The APWU plan that Petitioner enrolled in is a fee-for-service plan (referred to as the High Option) and does not include HDHPs. Agency Exh. E at 70, 198, 330, 470, 618, 766, 918, 1074; Agency Exh. J; Agency Exh. K. The APWU High Option health plan does not meet the statutory requirements to be an HDHP as the plan deductible does not meet the statutory requirements cited above. Agency Exh. E at 86, 217, 354, 495, 643, 791, 943, 1099. Accordingly, Petitioner was not entitled to have his HSA election treated as a pre-tax contribution.
Petitioner’s defense raised in his Opposition to Summary Judgment rests on a now defunct ten-year statute of limitations under the DCA. As I previously noted in my Order and Memorandum of Telephone Conference dated January 10, 2024:
Mr. Janangelo cites 26 U.S.C. § 6502(a)(1) for the proposition that a ten-year statute of limitations applies to this action. However, the governing statute here is the Debt Collection Act, and a previous ten-year statute of limitations was repealed by Congress in 2008. See Dawkins v. Internal Revenue Service, 2017 WL 8728691, IRS 16-287 (May 15, 2017); see also Food, Conservation, and Energy Act of 2008, Pub. L. No. 110-246, 122 Stat. 1651, §14219(a).
Mr. Janangelo cites the former statute of limitations in his opposition motion.

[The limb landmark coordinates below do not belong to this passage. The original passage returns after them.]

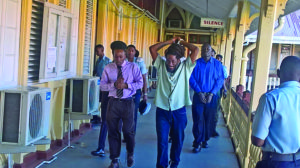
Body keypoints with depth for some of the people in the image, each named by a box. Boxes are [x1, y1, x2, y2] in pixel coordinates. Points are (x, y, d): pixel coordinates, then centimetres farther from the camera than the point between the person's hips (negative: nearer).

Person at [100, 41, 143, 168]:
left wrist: (126, 85, -17)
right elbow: (102, 86, 0)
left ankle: (130, 155, 32)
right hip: (113, 102, 2)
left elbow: (140, 83, -3)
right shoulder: (108, 68, 3)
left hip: (127, 102, -2)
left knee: (128, 130, 2)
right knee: (113, 131, 8)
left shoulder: (133, 67, -1)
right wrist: (114, 84, -17)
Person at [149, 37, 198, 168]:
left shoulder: (185, 67, 0)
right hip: (162, 110, 0)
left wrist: (181, 42, 3)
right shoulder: (161, 65, 2)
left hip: (179, 111, 1)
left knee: (178, 140, 15)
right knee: (162, 141, 2)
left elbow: (195, 50, -8)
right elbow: (152, 49, -3)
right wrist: (170, 42, -1)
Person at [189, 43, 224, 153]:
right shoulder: (196, 64, 2)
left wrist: (211, 94, -10)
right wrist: (199, 93, -12)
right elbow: (192, 79, -2)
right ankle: (198, 143, 4)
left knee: (209, 120, 6)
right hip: (198, 96, -1)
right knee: (198, 119, -5)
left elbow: (220, 80, 0)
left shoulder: (217, 64, 4)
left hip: (212, 97, 1)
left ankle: (205, 140, 22)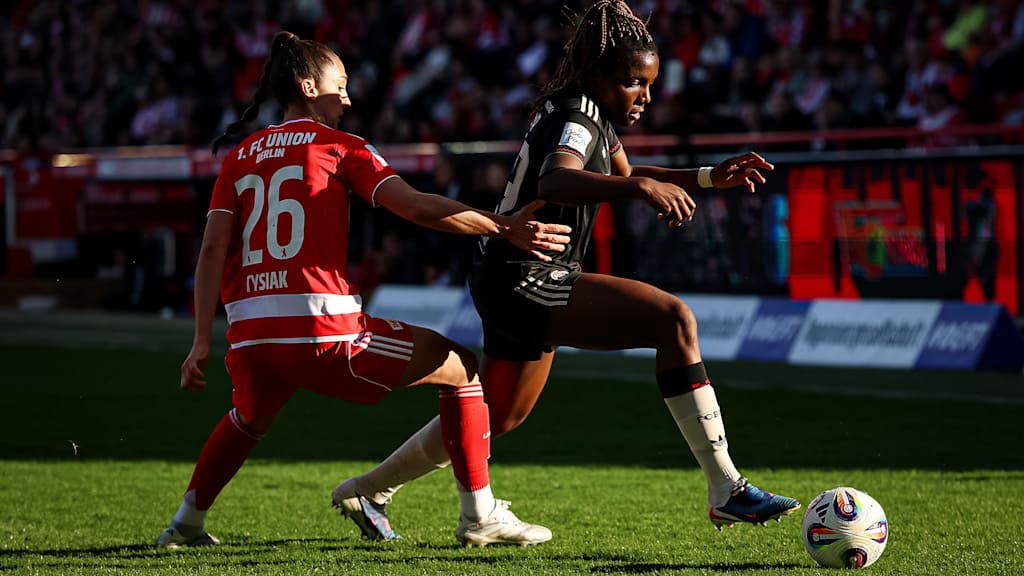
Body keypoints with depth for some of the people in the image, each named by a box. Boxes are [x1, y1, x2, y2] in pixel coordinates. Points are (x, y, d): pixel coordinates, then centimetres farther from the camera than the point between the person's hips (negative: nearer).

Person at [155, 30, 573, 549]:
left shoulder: (240, 157, 17)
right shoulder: (338, 147, 5)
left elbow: (213, 248, 7)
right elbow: (417, 207, -7)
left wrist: (201, 343, 6)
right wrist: (505, 228, -6)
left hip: (249, 336, 5)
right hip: (323, 332, -5)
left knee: (247, 422, 39)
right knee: (461, 367, 12)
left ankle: (186, 524, 36)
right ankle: (479, 515, 10)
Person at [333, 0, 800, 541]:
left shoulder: (590, 112, 11)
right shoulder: (575, 117, -18)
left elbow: (624, 177, 27)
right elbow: (555, 182, -40)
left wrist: (709, 177, 14)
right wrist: (641, 186, -53)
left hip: (514, 290, 11)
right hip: (524, 285, -11)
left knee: (499, 416, 26)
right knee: (675, 320, -23)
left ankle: (364, 491, 41)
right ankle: (727, 492, -24)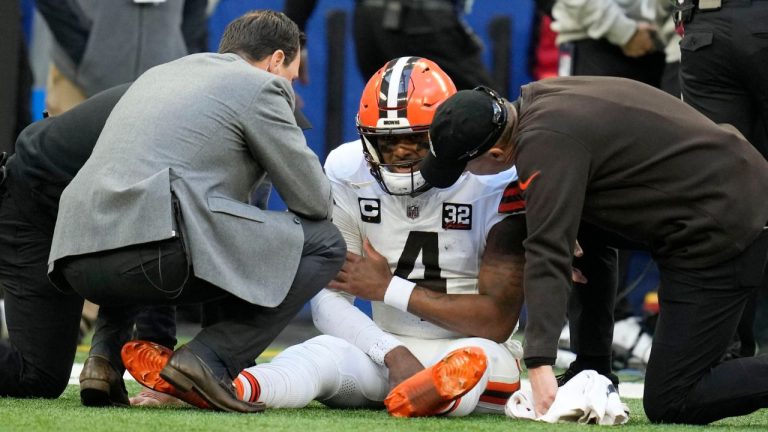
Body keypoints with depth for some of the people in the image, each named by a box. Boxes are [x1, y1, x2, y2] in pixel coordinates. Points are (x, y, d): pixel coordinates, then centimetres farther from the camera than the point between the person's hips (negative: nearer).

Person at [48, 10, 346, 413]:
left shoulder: (157, 75, 31)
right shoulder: (260, 86, 8)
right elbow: (314, 201, 10)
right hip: (154, 250, -8)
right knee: (325, 242, 5)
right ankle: (211, 361, -9)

But as the above shows, that citation is incorrect.
As none of the facts establishing the debt or its calculation are in dispute, the agency is entitled to judgment in its favor.
Agency’s Motion for Summary Judgment is GRANTED.
ORDER
The Petition is DENIED. The agency may collect the debt of $5,128.96 by involuntary administrative salary offset.
James G. Gilbert
Chief Administrative Law Judge
1 Jurisdiction for the Petition in this matter is found in a Memorandum of Understanding between the United States Postal Service (USPS) and the IRS on file with the USPS Judicial Officer, 2101 Wilson Blvd., Suite 600, Arlington, VA 22201, to hear matters arising under the Debt Collection Act of 1982, 5 U.S.C. § 5514. Procedural matters in this forum are governed by 39 C.F.R. Part 961.
2 This matter was referred to our office for adjudication on October 31, 2023.